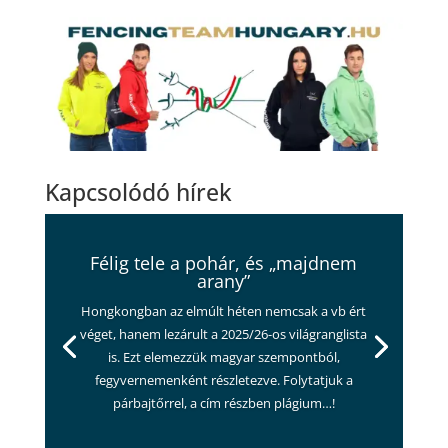
Kapcsolódó hírek
Félig tele a pohár, és „majdnem
arany”
Hongkongban az elmúlt héten nemcsak a vb ért
véget, hanem lezárult a 2025/26-os világranglista
is. Ezt elemezzük magyar szempontból,
fegyvernemenként részletezve. Folytatjuk a
párbajtőrrel, a cím részben plágium…!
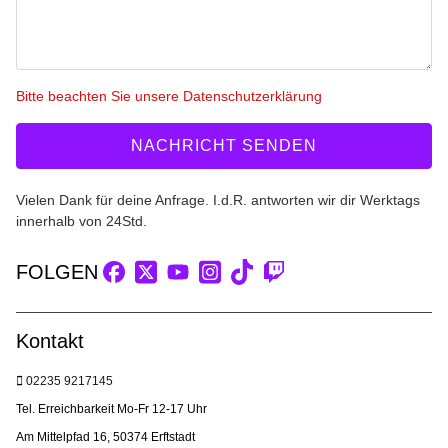
Bitte beachten Sie unsere Datenschutzerklärung
NACHRICHT SENDEN
Vielen Dank für deine Anfrage. I.d.R. antworten wir dir Werktags
innerhalb von 24Std.
FOLGEN
Kontakt
02235 9217145
Tel. Erreichbarkeit Mo-Fr 12-17 Uhr
Am Mittelpfad 16, 50374 Erftstadt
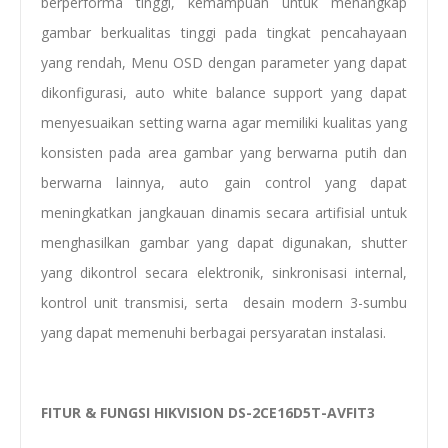
berperforma tinggi, kemampuan untuk menangkap
gambar berkualitas tinggi pada tingkat pencahayaan
yang rendah, Menu OSD dengan parameter yang dapat
dikonfigurasi, auto white balance support yang dapat
menyesuaikan setting warna agar memiliki kualitas yang
konsisten pada area gambar yang berwarna putih dan
berwarna lainnya, auto gain control yang dapat
meningkatkan jangkauan dinamis secara artifisial untuk
menghasilkan gambar yang dapat digunakan, shutter
yang dikontrol secara elektronik, sinkronisasi internal,
kontrol unit transmisi, serta desain modern 3-sumbu
yang dapat memenuhi berbagai persyaratan instalasi.
FITUR & FUNGSI HIKVISION DS-2CE16D5T-AVFIT3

:::::

Reproduce, line for line, the text read from every one of the records above, and leave the pictures out.

Kapcsolódó hírek
Félig tele a pohár, és „majdnem
arany”
Hongkongban az elmúlt héten nemcsak a vb ért
véget, hanem lezárult a 2025/26-os világranglista
is. Ezt elemezzük magyar szempontból,
fegyvernemenként részletezve. Folytatjuk a
párbajtőrrel, a cím részben plágium…!
Bitte beachten Sie unsere Datenschutzerklärung
NACHRICHT SENDEN
Vielen Dank für deine Anfrage. I.d.R. antworten wir dir Werktags
innerhalb von 24Std.
FOLGEN
Kontakt
02235 9217145
Tel. Erreichbarkeit Mo-Fr 12-17 Uhr
Am Mittelpfad 16, 50374 Erftstadt
berperforma tinggi, kemampuan untuk menangkap
gambar berkualitas tinggi pada tingkat pencahayaan
yang rendah, Menu OSD dengan parameter yang dapat
dikonfigurasi, auto white balance support yang dapat
menyesuaikan setting warna agar memiliki kualitas yang
konsisten pada area gambar yang berwarna putih dan
berwarna lainnya, auto gain control yang dapat
meningkatkan jangkauan dinamis secara artifisial untuk
menghasilkan gambar yang dapat digunakan, shutter
yang dikontrol secara elektronik, sinkronisasi internal,
kontrol unit transmisi, serta desain modern 3-sumbu
yang dapat memenuhi berbagai persyaratan instalasi.
FITUR & FUNGSI HIKVISION DS-2CE16D5T-AVFIT3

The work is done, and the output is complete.